§ **WHAT YOU ARE ASKED TO DO**: The span to be transcribed begins with the line that contains "MES Accufit® sagt" and ends with the last line of the listing; copy it exactly and include nothing else.

== Segment start ==

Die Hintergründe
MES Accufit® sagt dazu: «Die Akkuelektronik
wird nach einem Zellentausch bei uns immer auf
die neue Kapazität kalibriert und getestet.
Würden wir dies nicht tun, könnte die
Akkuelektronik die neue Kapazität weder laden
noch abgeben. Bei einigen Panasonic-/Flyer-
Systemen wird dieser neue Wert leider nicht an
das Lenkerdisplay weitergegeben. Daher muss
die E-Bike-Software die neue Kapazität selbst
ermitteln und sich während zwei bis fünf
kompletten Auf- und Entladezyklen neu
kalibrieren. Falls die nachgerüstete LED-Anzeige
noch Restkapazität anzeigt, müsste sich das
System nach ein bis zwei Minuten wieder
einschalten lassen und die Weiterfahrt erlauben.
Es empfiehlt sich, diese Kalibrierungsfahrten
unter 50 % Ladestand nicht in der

== Segment end ==

§ **OUTPUT FOR THIS EXERCISE**:
MES Accufit® sagt dazu: «Die Akkuelektronik
wird nach einem Zellentausch bei uns immer auf
die neue Kapazität kalibriert und getestet.
Würden wir dies nicht tun, könnte die
Akkuelektronik die neue Kapazität weder laden
noch abgeben. Bei einigen Panasonic-/Flyer-
Systemen wird dieser neue Wert leider nicht an
das Lenkerdisplay weitergegeben. Daher muss
die E-Bike-Software die neue Kapazität selbst
ermitteln und sich während zwei bis fünf
kompletten Auf- und Entladezyklen neu
kalibrieren. Falls die nachgerüstete LED-Anzeige
noch Restkapazität anzeigt, müsste sich das
System nach ein bis zwei Minuten wieder
einschalten lassen und die Weiterfahrt erlauben.
Es empfiehlt sich, diese Kalibrierungsfahrten
unter 50 % Ladestand nicht in der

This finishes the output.